This is going to be something of a sideways answer. I'm going to explain why it's possible to find a "yes" and a "no" to the question, and for them both to be justifiable, and both to be supported by good references!
There is no single unique calculation of total greenhouse gases emitted. One has to specify a particular boundary for the calculation; and the boundary one chooses, affects the answer. As your sources show: with one boundary, Australia will have the highest per-capita emissions; with another, it will not.
In particular there are three dimensions to the boundary that each make a big difference: the what, the where, and the when of emissions.
What: The first is which emissions one includes: just CO2, or the Kyoto basket, or all significant greenhouse gases. And how thorough one is in measuring emissions from land use, land use-changes and forestry (LULUCF), and of fugitive emissions from extraction, transmission and distribution systems, and flaring
Where: Whether one attributes fossil fuels emissions at the point of extraction (rare, but not unprecedented), or the point of combustion.

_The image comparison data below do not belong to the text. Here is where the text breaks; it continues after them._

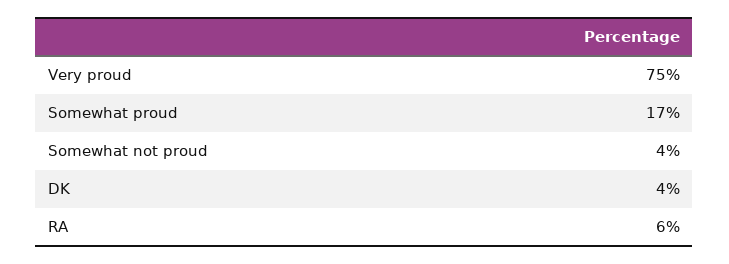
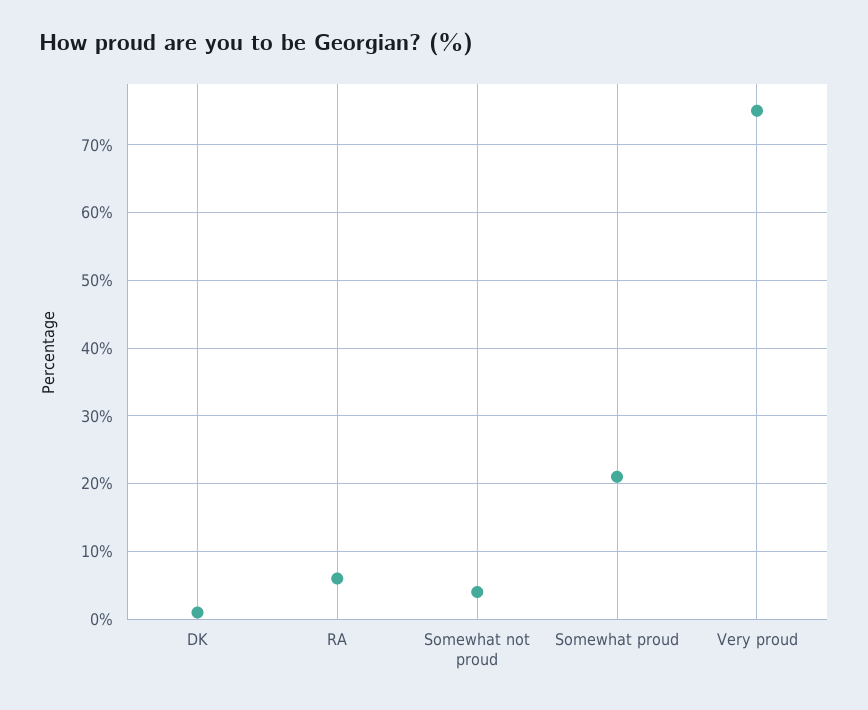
  {
    "Very proud": 75,
-   "Somewhat proud": 17,
+   "Somewhat proud": 21,
    "Somewhat not proud": 4,
-   "DK": 4,
+   "DK": 1,
    "RA": 6
  }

When: What time horizon one selects: and that's because the ratio of greenhouse gases, and in particular the ratio of methane to CO2, varies between countries; and the global warming potential of methane, relative to CO2, varies significantly, depending on whether one uses a 20-year horizon (56:1), 100 years (20:1), 500 years (6.5:1), or whatever.
Australia, as your own references indicate, is one of the highest per-capita emitters in the world. It's a major coal miner, so has high fugitive methane emissions. Given those relatively high methane emissions, there are at least three ways that changing the system boundary would also increase Australia's calculated per-capita greenhouse=gas emissions, and thus potentially push it up the rankings:
- counting methane as well as CO2, particularly if we include fugitive methane emissions from coal mining.
- attributing by extraction rather than combustion;
- using a shorter time horizon (NB this only works if methane is included in the calculation.)